--- Records to process ---
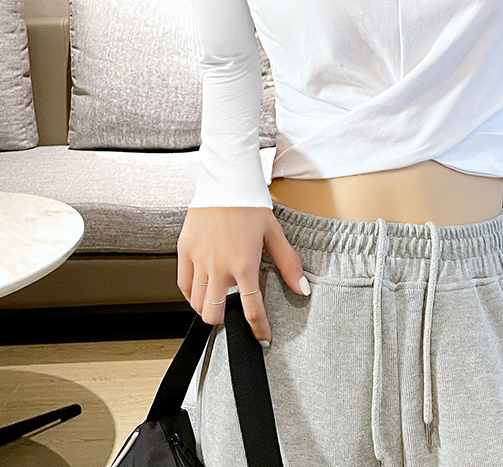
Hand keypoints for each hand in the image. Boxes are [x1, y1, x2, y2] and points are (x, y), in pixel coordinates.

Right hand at [176, 206, 310, 344]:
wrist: (224, 181)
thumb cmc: (250, 204)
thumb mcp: (274, 232)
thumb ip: (288, 263)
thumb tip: (302, 288)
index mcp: (244, 264)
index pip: (251, 308)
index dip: (258, 328)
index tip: (262, 338)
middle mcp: (219, 267)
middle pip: (214, 313)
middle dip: (224, 320)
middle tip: (231, 315)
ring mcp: (199, 260)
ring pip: (196, 303)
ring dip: (207, 308)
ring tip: (217, 303)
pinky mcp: (184, 251)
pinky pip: (183, 284)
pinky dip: (191, 294)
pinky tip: (200, 291)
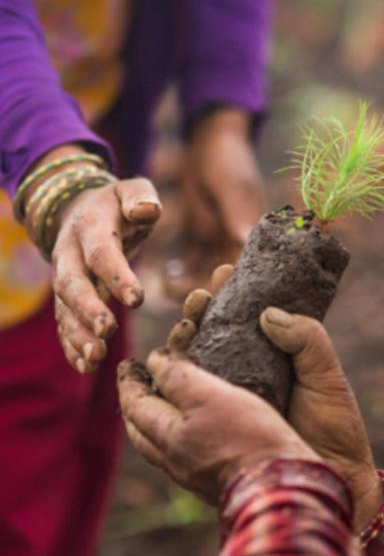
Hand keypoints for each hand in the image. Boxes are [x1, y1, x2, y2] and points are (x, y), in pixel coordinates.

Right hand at [51, 172, 160, 372]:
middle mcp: (69, 255)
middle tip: (107, 333)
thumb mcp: (132, 189)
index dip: (117, 275)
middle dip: (88, 310)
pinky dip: (72, 345)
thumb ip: (141, 197)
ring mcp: (64, 278)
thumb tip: (147, 210)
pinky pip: (64, 323)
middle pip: (72, 285)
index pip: (102, 253)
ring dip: (78, 335)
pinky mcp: (66, 298)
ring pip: (64, 310)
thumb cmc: (118, 204)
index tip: (137, 298)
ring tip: (95, 359)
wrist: (81, 211)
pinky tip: (86, 366)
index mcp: (90, 227)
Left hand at [117, 351, 318, 503]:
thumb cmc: (249, 436)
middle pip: (140, 431)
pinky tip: (192, 432)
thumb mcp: (212, 395)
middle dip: (134, 404)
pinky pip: (181, 457)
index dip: (130, 380)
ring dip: (153, 423)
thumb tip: (156, 362)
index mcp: (170, 438)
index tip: (128, 362)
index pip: (137, 404)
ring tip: (160, 405)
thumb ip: (179, 377)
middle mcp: (175, 461)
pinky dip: (175, 437)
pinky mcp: (215, 483)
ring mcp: (194, 477)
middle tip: (136, 383)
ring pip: (159, 447)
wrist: (279, 487)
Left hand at [166, 109, 264, 298]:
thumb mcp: (233, 187)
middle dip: (208, 290)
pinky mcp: (201, 235)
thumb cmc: (228, 161)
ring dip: (191, 283)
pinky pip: (191, 261)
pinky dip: (181, 271)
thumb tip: (245, 241)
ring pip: (206, 272)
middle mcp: (237, 241)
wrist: (211, 141)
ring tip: (169, 289)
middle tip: (186, 301)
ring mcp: (219, 239)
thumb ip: (237, 214)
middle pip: (225, 274)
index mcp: (252, 232)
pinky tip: (167, 275)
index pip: (246, 265)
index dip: (232, 283)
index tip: (213, 296)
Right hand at [168, 267, 382, 531]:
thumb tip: (269, 314)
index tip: (222, 273)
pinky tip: (164, 366)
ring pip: (195, 360)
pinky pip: (190, 397)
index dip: (231, 291)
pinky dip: (174, 379)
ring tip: (184, 323)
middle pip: (213, 331)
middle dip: (200, 310)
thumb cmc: (334, 426)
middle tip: (198, 298)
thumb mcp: (327, 376)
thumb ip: (308, 340)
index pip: (247, 313)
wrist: (329, 478)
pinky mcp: (216, 421)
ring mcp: (229, 395)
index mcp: (274, 353)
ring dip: (184, 338)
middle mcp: (247, 370)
---
▸ **Task requirements**
Work from the entries above. Set down exactly and only the lines from the line with "middle mcp: (219, 267)" to the line with "middle tip: (186, 301)", both included, and leave the pictures out.

▸ **Reply**
middle mcp: (219, 267)
middle pip: (214, 313)
middle dip: (224, 320)
middle tip: (231, 315)
ring mcp: (199, 260)
ring pip: (196, 303)
ring dip: (207, 308)
ring tip: (217, 303)
pinky mcp: (184, 251)
pinky pip: (183, 284)
pinky dip: (191, 294)
pinky tip: (200, 291)
Hand keypoints for each hand in the image. Boxes are [x1, y1, x2, y2] and points are (x, y), in pixel coordinates.

Right hand at [51, 172, 160, 372]:
middle mcp: (69, 255)
middle tip: (107, 333)
thumb mcp: (132, 189)
index dip: (117, 275)
middle dip: (88, 310)
pinky dip: (72, 345)
thumb ip: (141, 197)
ring mcp: (64, 278)
thumb tip: (147, 210)
pinky pip: (64, 323)
middle pip: (72, 285)
index pip: (102, 253)
ring dip: (78, 335)
pinky mcp: (66, 298)
ring pip: (64, 310)
thumb cmc: (118, 204)
index tip: (137, 298)
ring tip: (95, 359)
wrist: (81, 211)
pinky tip: (86, 366)
index mcp: (90, 227)
Left hand at [117, 351, 318, 503]:
thumb cmc: (249, 436)
middle pip: (140, 431)
pinky tip: (192, 432)
thumb mcp: (212, 395)
middle dip: (134, 404)
pinky pip: (181, 457)
index dip: (130, 380)
ring dip: (153, 423)
thumb tip: (156, 362)
index mcp: (170, 438)
index tip: (128, 362)
index pip: (137, 404)
ring tip: (160, 405)
thumb ip: (179, 377)
middle mcp: (175, 461)
pinky dip: (175, 437)
pinky mcp: (215, 483)
ring mcp: (194, 477)
middle tip: (136, 383)
ring pip: (159, 447)
wrist: (279, 487)
Left hand at [166, 109, 264, 298]:
thumb mcp: (233, 187)
middle dip: (208, 290)
pinky mcp: (201, 235)
thumb cmc: (228, 161)
ring dip: (191, 283)
pinky pip: (191, 261)
pinky dip: (181, 271)
thumb tip: (245, 241)
ring pip: (206, 272)
middle mcp: (237, 241)
wrist: (211, 141)
ring tip: (169, 289)
middle tip: (186, 301)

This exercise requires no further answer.